Amos Hausner, the chairman of the Israel Council for the Prevention of smoking, said that the ministry is not serious about fighting tobacco. “New Zealand is. It has banned cigarette advertisements and smoking in most public places and enforces it. From 2024, it will reduce the number of shops allowed to sell cigarettes. The following year, it will lower the amount of nicotine permissible in cigarettes to make them less addictive. And most far-reaching of all, from 2027 it will make it illegal to sell cigarettes to anybody born after 2008; such people will never be allowed to buy tobacco legally.”
Hausner added that in Singapore today, those under 21 can’t buy tobacco products. “Our Health Ministry has refused to back civilian lawsuits against tobacco companies to pay for medical care for health damage to smokers. In 1998, the US government reached a $245 billion settlement, but our health system, which is always in a deficit and could get NIS 45 billion back, has done nothing. The ministry has opposed efforts of citizens who want to prevent their neighbors’ smoke from reaching their own apartments,” Hausner declared. “A man who had to undergo the insertion of four stents in his hear due to clogged coronary arteries was asked by his cardiologists how long he had smoked. He said he never did. The toxins came from his neighbors!”
In a response to the High Court of Justice on the issue of neighbors’ smoking, ministry chief toxicologist Dr. Tamar Berman last September voiced the ministry’s position that it did not back such prohibitions, because “it is better for parents not to smoke inside the house and endanger their children, rather than stopping people from smoking in stairwells and on balconies that harms the health of their neighbors.”
Hausner reported that a February 2021 survey by the Midgam Institute found that half of all Israeli homes are exposed to their neighbors’ tobacco smoke, and that even half of smokers complain that they suffer from intensive smoking by their neighbors. He added that tobacco smoke causes health damage nine meters from its source, “so 2.8 million Israeli adults, plus children, are needlessly exposed to toxic tobacco smoke.”

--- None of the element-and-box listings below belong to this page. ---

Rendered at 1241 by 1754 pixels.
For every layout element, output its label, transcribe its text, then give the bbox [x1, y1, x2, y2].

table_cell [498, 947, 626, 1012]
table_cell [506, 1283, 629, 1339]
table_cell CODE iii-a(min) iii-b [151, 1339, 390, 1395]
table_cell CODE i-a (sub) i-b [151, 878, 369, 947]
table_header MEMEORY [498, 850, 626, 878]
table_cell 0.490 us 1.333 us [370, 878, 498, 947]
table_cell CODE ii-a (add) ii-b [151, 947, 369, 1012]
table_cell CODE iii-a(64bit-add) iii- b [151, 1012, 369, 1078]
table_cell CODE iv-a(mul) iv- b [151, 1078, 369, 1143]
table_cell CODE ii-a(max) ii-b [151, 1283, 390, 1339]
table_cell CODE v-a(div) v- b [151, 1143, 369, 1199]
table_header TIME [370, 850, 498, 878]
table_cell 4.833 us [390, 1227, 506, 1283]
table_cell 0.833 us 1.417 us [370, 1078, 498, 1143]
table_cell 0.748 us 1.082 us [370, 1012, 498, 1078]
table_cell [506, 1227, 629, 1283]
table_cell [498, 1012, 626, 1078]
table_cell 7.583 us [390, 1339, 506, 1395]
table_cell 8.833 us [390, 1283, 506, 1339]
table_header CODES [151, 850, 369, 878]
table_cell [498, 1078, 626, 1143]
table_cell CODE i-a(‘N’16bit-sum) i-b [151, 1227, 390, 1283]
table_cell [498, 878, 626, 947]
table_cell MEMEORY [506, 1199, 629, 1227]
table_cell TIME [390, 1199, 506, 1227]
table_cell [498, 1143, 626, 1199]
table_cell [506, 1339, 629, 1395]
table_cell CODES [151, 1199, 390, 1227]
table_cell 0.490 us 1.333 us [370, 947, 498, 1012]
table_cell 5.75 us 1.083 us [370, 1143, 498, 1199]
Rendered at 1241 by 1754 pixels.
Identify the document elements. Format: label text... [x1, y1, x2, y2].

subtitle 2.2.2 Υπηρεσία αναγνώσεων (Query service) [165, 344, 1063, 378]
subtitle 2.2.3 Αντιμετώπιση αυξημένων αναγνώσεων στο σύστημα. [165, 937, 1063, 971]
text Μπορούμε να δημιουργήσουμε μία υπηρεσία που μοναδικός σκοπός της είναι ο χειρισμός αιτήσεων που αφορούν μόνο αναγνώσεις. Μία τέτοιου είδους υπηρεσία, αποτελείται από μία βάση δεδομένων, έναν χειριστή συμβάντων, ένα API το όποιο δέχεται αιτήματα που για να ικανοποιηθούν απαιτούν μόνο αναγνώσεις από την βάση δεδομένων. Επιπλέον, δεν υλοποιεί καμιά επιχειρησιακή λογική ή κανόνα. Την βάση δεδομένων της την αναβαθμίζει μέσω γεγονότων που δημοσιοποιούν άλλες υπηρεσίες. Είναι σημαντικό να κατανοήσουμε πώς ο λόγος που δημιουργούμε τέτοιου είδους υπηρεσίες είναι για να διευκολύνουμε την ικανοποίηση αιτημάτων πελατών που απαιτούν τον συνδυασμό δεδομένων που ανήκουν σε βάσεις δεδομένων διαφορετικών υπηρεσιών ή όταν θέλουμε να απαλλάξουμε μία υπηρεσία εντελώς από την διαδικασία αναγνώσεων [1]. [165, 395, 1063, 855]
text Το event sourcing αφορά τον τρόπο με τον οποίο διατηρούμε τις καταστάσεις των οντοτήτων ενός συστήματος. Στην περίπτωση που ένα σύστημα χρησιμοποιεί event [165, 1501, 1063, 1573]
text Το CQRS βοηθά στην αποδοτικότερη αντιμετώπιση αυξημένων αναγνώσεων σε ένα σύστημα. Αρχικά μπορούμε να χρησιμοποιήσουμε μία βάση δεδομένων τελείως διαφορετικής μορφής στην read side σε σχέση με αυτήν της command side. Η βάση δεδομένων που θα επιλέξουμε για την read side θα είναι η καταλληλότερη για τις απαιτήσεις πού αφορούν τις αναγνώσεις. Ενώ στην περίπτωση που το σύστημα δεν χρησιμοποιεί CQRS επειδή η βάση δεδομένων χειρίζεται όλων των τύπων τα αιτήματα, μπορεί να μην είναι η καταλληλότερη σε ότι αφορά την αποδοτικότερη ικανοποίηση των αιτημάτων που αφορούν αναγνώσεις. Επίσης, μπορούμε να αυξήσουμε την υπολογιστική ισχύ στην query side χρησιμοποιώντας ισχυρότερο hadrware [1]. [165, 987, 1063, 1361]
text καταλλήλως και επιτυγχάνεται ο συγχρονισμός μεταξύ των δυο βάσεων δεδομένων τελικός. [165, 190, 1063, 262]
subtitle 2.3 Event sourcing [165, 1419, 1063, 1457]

For years, the health minister held a press conference in his office to present the Annual Smoking Report. But then-minister Yaakov Litzman – who was accused by journalists of doing little or nothing to fight smoking because of the financial interests from advertisements from a tobacco company in the newspaper Hamodia that his Agudat Yisrael Party publishes – stopped this practice. Since then, the ministry has abandoned the press conference, just issuing the report to reporters by email, preventing health journalists from asking prying questions.
Only 69 local authorities reported on the scope of enforcement in 2021, but although it can be seen that the scope of reporting increased compared to previous years, compliance with reporting is still low, the report admitted. Most of the local authorities do not report figures, contrary to the provision of the law that requires an annual report to the health minister and despite a direct request to receive the information by the division for enforcement and supervision. Of the local authorities that reported according to law, 36 authorities reported that there is enforcement to prevent smoking, but no fines were issued in 2021.
Among the 69 local authorities that reported issuing fines in 2021, those in Haifa (2,877), Tel Aviv-Yafo (1,699), Beersheba (1,397), Rishon Lezion (657) and Petah Tikva (374), lead in the number of fines handed out. The local authorities handed out a measly 8,189 fines during the year 2021 for violating the law to prevent smoking in public places and exposure to smoking.